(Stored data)
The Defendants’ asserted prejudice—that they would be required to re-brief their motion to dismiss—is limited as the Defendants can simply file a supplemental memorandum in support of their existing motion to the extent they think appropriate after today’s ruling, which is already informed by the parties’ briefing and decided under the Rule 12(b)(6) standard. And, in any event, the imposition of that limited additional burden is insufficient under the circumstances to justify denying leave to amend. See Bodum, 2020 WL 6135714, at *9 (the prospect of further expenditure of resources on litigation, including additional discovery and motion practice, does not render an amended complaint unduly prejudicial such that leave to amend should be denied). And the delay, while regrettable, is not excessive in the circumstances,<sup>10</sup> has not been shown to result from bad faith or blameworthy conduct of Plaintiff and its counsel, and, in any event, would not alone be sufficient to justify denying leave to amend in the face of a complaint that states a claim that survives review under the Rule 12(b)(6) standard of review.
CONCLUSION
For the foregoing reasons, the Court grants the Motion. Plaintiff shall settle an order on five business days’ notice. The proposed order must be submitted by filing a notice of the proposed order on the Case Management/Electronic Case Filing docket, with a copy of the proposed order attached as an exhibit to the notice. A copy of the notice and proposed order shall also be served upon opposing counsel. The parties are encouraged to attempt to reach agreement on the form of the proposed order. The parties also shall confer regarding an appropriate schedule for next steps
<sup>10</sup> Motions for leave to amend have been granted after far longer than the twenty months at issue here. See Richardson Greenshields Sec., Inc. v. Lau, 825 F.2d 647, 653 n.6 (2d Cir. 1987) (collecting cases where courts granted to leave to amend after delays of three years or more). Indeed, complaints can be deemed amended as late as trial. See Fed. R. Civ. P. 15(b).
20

TASK TO CARRY OUT: Would you copy out every line in the records that includes the string "amended"?

TASK ANSWER:
The Defendants’ asserted prejudice—that they would be required to re-brief their motion to dismiss—is limited as the Defendants can simply file a supplemental memorandum in support of their existing motion to the extent they think appropriate after today’s ruling, which is already informed by the parties’ briefing and decided under the Rule 12(b)(6) standard. And, in any event, the imposition of that limited additional burden is insufficient under the circumstances to justify denying leave to amend. See Bodum, 2020 WL 6135714, at *9 (the prospect of further expenditure of resources on litigation, including additional discovery and motion practice, does not render an amended complaint unduly prejudicial such that leave to amend should be denied). And the delay, while regrettable, is not excessive in the circumstances,<sup>10</sup> has not been shown to result from bad faith or blameworthy conduct of Plaintiff and its counsel, and, in any event, would not alone be sufficient to justify denying leave to amend in the face of a complaint that states a claim that survives review under the Rule 12(b)(6) standard of review.
<sup>10</sup> Motions for leave to amend have been granted after far longer than the twenty months at issue here. See Richardson Greenshields Sec., Inc. v. Lau, 825 F.2d 647, 653 n.6 (2d Cir. 1987) (collecting cases where courts granted to leave to amend after delays of three years or more). Indeed, complaints can be deemed amended as late as trial. See Fed. R. Civ. P. 15(b).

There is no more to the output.